***** DATA PROVIDED *****
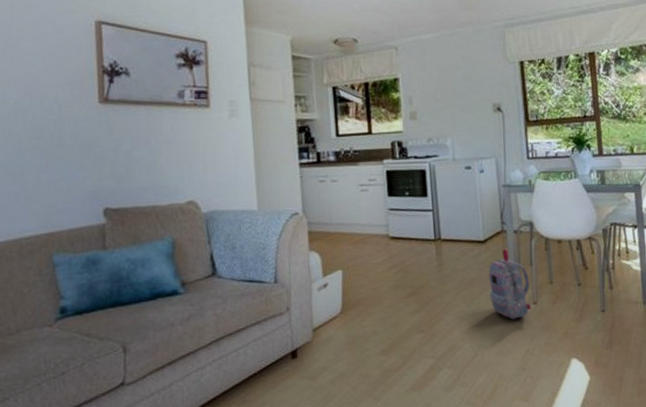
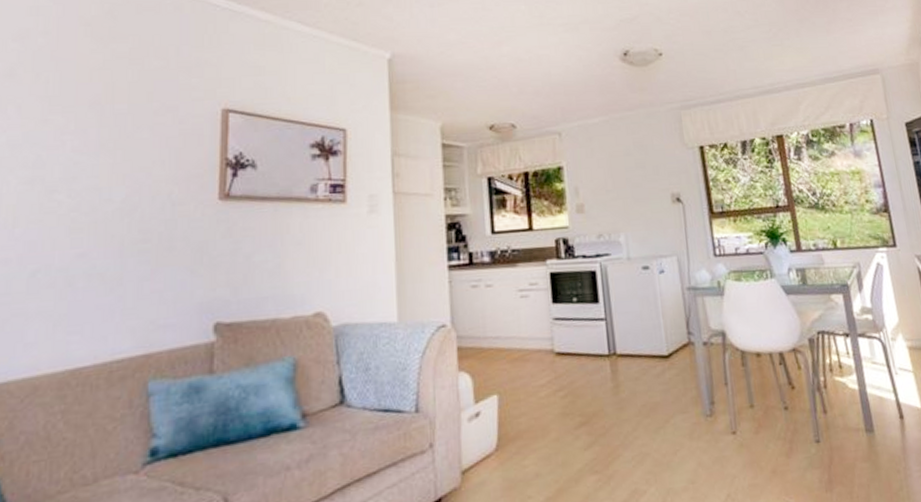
backpack: present [488,248,532,320] -> none [675,364,730,455]

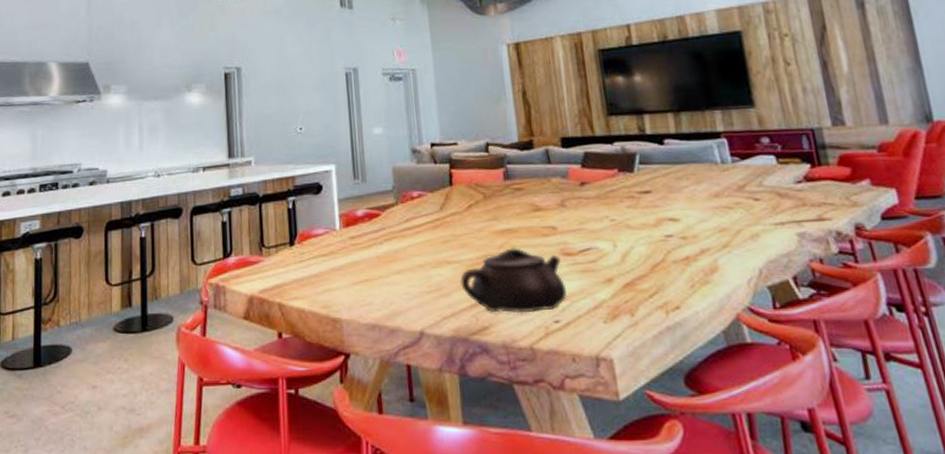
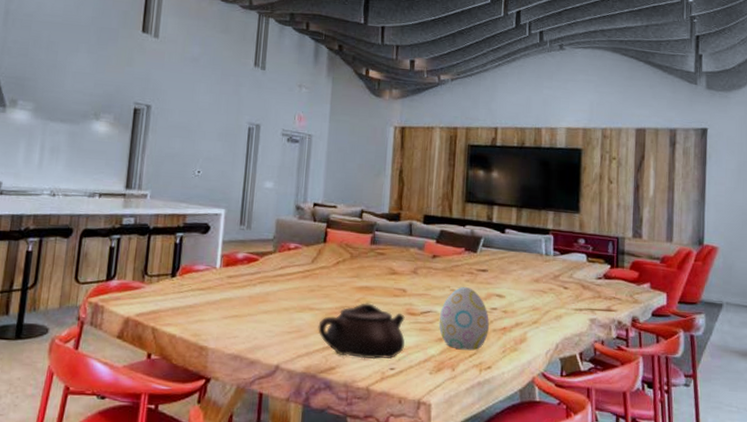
decorative egg: none [602,214,668,290] -> present [438,287,489,351]

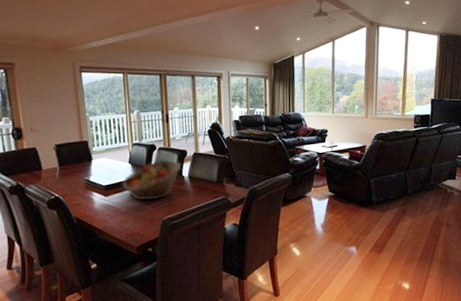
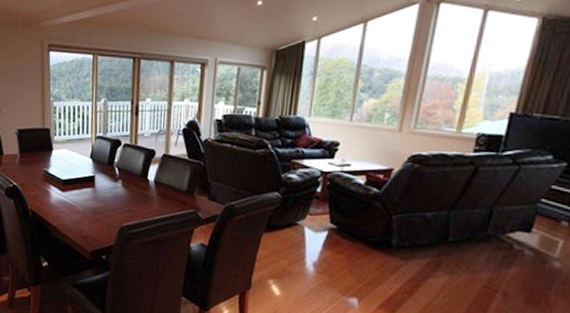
fruit basket: present [122,159,182,201] -> none [81,158,148,204]

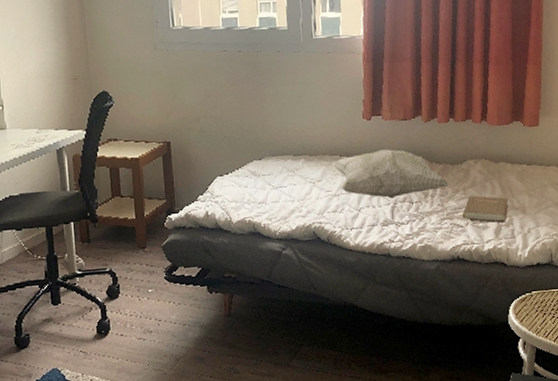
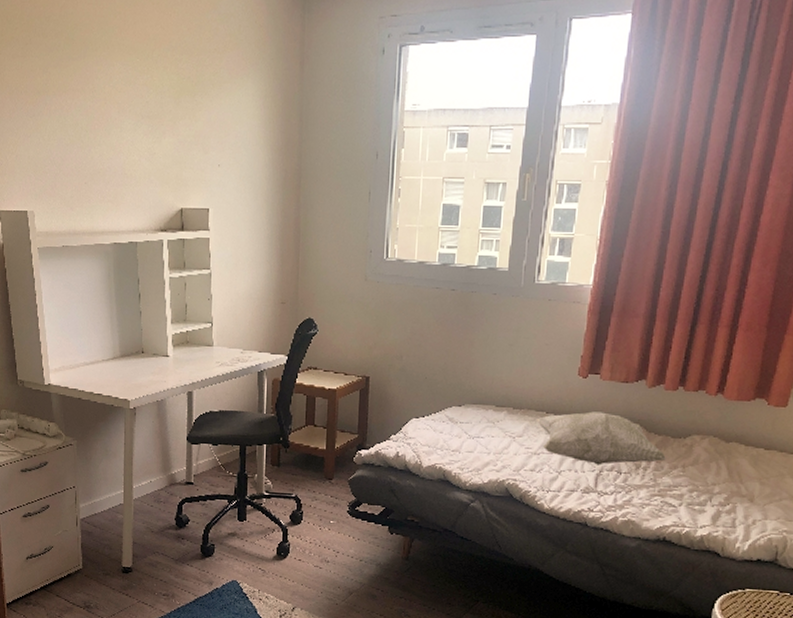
book: present [462,195,508,223] -> none [676,474,735,509]

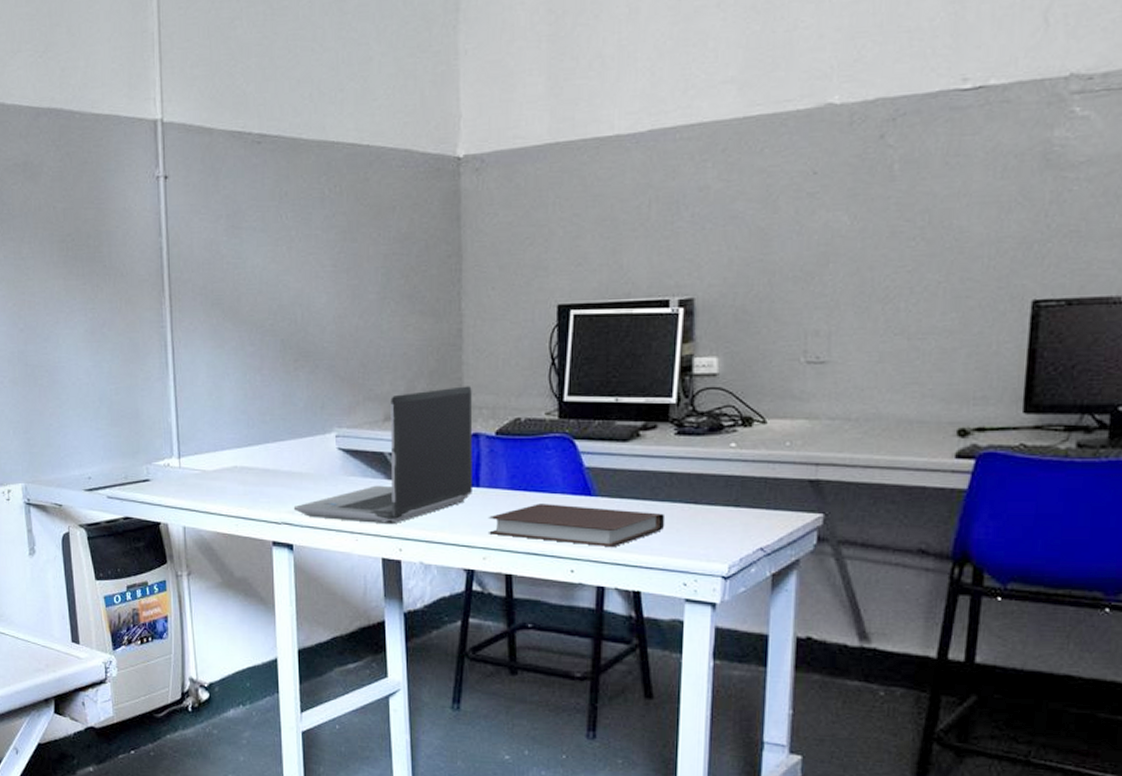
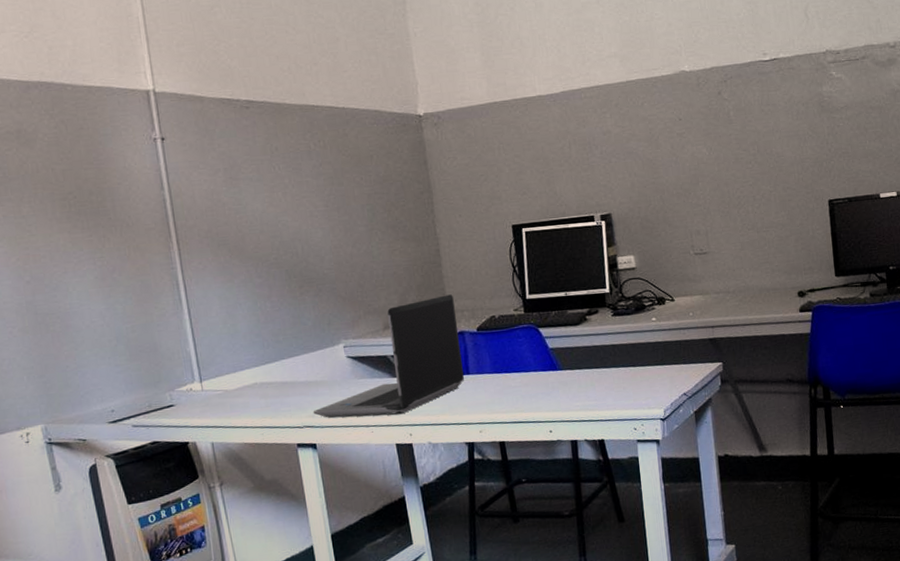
notebook: present [488,504,666,548] -> none [479,377,615,412]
*****
• WHAT IS EXPECTED:
The copy should hold exactly the lines from the one containing "book: present [462,195,508,223]" through the final line of the records above, both ends included, and no picture.

• ANSWER SPACE:
book: present [462,195,508,223] -> none [676,474,735,509]

notebook: present [488,504,666,548] -> none [479,377,615,412]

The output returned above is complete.